The latest Commbank IQ data paints a grim picture for Australia’s Gen Zs and Millennials, revealing a significant cutback in spending on essentials among those aged 25 to 29, starkly contrasting the splurging habits of older generations.
“Those under 30 are feeling the brunt from the cost of housing with many having been impacted by higher rents or they are likely to be first home buyers,” head of innovation and analytics at Commbank IQ Wade Tubman told The Australian.
These Gen Zs and Millennials have slashed their spending by 5.1 per cent, the sole age group to reduce both discretionary and essential expenditures, signalling a severe response to economic pressures.
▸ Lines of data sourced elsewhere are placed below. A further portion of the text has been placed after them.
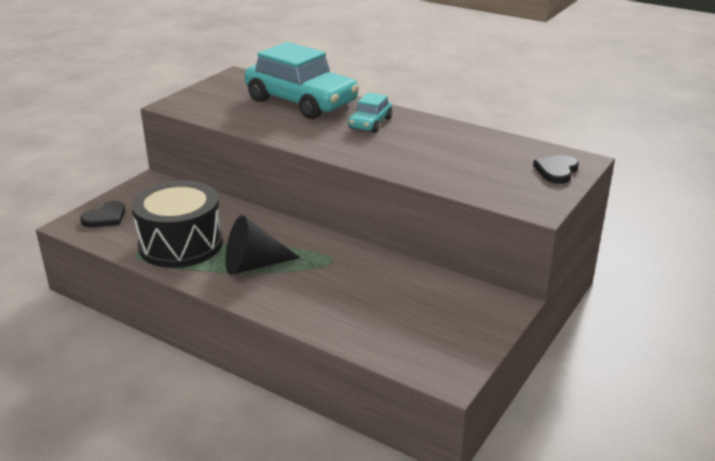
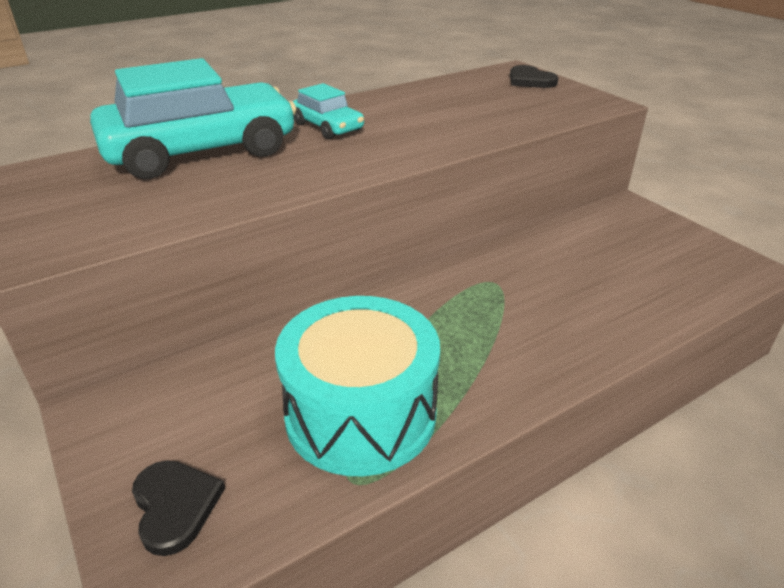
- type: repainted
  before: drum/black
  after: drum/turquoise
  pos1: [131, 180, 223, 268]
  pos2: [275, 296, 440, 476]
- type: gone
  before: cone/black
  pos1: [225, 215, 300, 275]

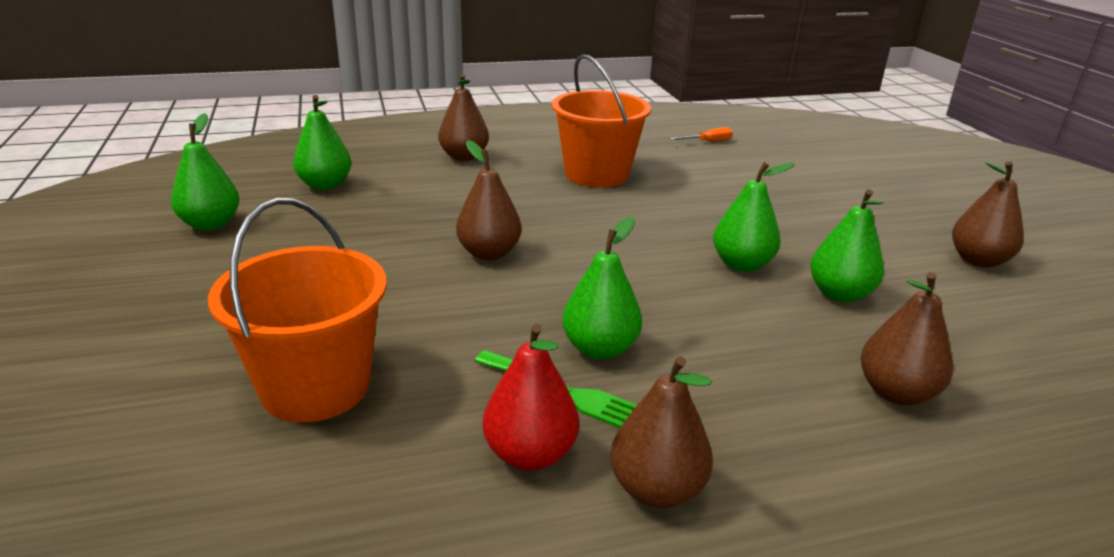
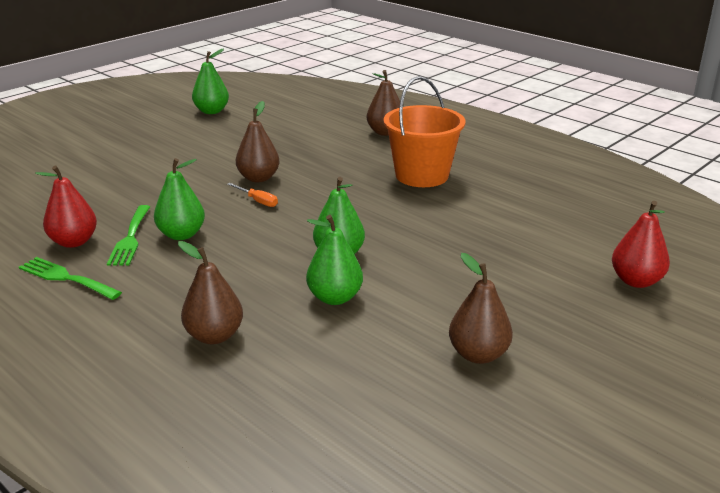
- type: gone
  before: bucket/orange
  pos1: [208, 198, 387, 422]
- type: gone
  before: pear/green
  pos1: [293, 95, 351, 190]
- type: swapped
  before: pear/brown
  after: fork/green
  pos1: [610, 356, 713, 508]
  pos2: [19, 257, 122, 300]
- type: shifted
  before: screwdriver/orange
  pos1: [670, 127, 733, 141]
  pos2: [227, 183, 278, 207]
- type: new
  after: pear/red
  pos2: [612, 201, 670, 288]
Amid the growing narrative of intergenerational financial inequity, many young Australians have taken to platforms like TikTok to voice their frustrations and are challenging the stereotype of their generation being “lazy”.
“We’re called lazy by older generations who already have their retirement paid for and their $500,000 houses,” one TikTok user poignantly remarked.
In contrast, the Baby Boomer cohort is flaunting their ability to spend at a higher rate than inflation, with their spending up by 5.4 per cent in the most recent quarter.
This demographic disparity amplifies an intergenerational rift, with spending habits deviating sharply between age groups.
Those over 65 have increased their spending on travel by 17 per cent and upped their dining out expenses by 11 per cent.
“Travel is an experience that people are willing to prioritise for, but even then we are seeing younger Australians even cut back on that now,” Mr Tubman said.
While the younger demographic has notably pared down on clothing and dining, they are still carving out a budget for entertainment, which saw a 13 per cent increase.
“We’re seeing consumers in their twenties cut back spending but still leave room to fund experiences,” Mr Tubman said.
“We’ve also seen younger people redirecting discretionary spending from things like clothes and homewares, to spend on cinemas and ticketed events such as concerts and sport.”
The over-65s, meanwhile, enjoy the benefits of less financial encumbrance and heightened savings, which, in the current interest rate environment, equal more disposable income.
“Those in retirement are less likely to have a mortgage and have a lot of savings, which in the current interest rate environment is earning them a lot more interest and therefore more disposal income to spend,” Mr Tubman said.
This generational economic gap is further broadened by those under 40, who, burdened by mortgage and rental obligations, have also reduced their spending year-on-year in the September quarter.
As Australia emerges from the shadow of the pandemic, and despite a hold on interest rates, the nation’s spending trends are shifting, with many feeling the squeeze from rising living costs.
“Given the most recent rate rise, it will be interesting to continue to monitor these trends, as we expect to see a dampening of the post-covid experience spending preference,” Mr Tubman said.